(Task goal):
Could you rewrite the items below with "common name" switched to "vernacular name" each time it appears, leaving everything else as it is?

(Records provided):
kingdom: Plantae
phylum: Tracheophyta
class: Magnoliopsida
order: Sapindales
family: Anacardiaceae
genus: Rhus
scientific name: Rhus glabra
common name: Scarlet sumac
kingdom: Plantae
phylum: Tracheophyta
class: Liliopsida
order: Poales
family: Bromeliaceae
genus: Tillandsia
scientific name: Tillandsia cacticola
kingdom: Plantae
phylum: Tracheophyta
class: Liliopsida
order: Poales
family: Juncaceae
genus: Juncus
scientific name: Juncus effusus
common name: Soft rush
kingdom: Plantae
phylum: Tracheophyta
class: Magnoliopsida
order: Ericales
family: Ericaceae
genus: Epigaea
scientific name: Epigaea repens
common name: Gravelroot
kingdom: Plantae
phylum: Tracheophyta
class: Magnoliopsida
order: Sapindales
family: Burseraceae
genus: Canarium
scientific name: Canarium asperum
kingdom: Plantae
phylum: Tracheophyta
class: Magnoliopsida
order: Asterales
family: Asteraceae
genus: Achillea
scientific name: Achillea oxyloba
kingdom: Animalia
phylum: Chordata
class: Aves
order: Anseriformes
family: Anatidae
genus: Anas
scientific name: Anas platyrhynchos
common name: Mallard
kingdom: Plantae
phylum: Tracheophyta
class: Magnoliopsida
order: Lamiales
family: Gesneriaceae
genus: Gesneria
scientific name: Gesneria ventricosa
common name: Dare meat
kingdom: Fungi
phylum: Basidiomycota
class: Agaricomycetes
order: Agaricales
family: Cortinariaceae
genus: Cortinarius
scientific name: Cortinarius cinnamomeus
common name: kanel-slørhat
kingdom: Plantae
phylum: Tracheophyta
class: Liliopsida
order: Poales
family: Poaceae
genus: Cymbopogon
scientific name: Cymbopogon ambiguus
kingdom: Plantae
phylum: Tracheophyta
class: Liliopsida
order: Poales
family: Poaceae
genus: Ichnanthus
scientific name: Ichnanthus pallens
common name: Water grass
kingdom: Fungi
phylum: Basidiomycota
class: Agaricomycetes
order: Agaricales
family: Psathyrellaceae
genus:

(Worked solution):
kingdom: Plantae
phylum: Tracheophyta
class: Magnoliopsida
order: Sapindales
family: Anacardiaceae
genus: Rhus
scientific name: Rhus glabra
vernacular name: Scarlet sumac
kingdom: Plantae
phylum: Tracheophyta
class: Liliopsida
order: Poales
family: Bromeliaceae
genus: Tillandsia
scientific name: Tillandsia cacticola
kingdom: Plantae
phylum: Tracheophyta
class: Liliopsida
order: Poales
family: Juncaceae
genus: Juncus
scientific name: Juncus effusus
vernacular name: Soft rush
kingdom: Plantae
phylum: Tracheophyta
class: Magnoliopsida
order: Ericales
family: Ericaceae
genus: Epigaea
scientific name: Epigaea repens
vernacular name: Gravelroot
kingdom: Plantae
phylum: Tracheophyta
class: Magnoliopsida
order: Sapindales
family: Burseraceae
genus: Canarium
scientific name: Canarium asperum
kingdom: Plantae
phylum: Tracheophyta
class: Magnoliopsida
order: Asterales
family: Asteraceae
genus: Achillea
scientific name: Achillea oxyloba
kingdom: Animalia
phylum: Chordata
class: Aves
order: Anseriformes
family: Anatidae
genus: Anas
scientific name: Anas platyrhynchos
vernacular name: Mallard
kingdom: Plantae
phylum: Tracheophyta
class: Magnoliopsida
order: Lamiales
family: Gesneriaceae
genus: Gesneria
scientific name: Gesneria ventricosa
vernacular name: Dare meat
kingdom: Fungi
phylum: Basidiomycota
class: Agaricomycetes
order: Agaricales
family: Cortinariaceae
genus: Cortinarius
scientific name: Cortinarius cinnamomeus
vernacular name: kanel-slørhat
kingdom: Plantae
phylum: Tracheophyta
class: Liliopsida
order: Poales
family: Poaceae
genus: Cymbopogon
scientific name: Cymbopogon ambiguus
kingdom: Plantae
phylum: Tracheophyta
class: Liliopsida
order: Poales
family: Poaceae
genus: Ichnanthus
scientific name: Ichnanthus pallens
vernacular name: Water grass
kingdom: Fungi
phylum: Basidiomycota
class: Agaricomycetes
order: Agaricales
family: Psathyrellaceae
genus:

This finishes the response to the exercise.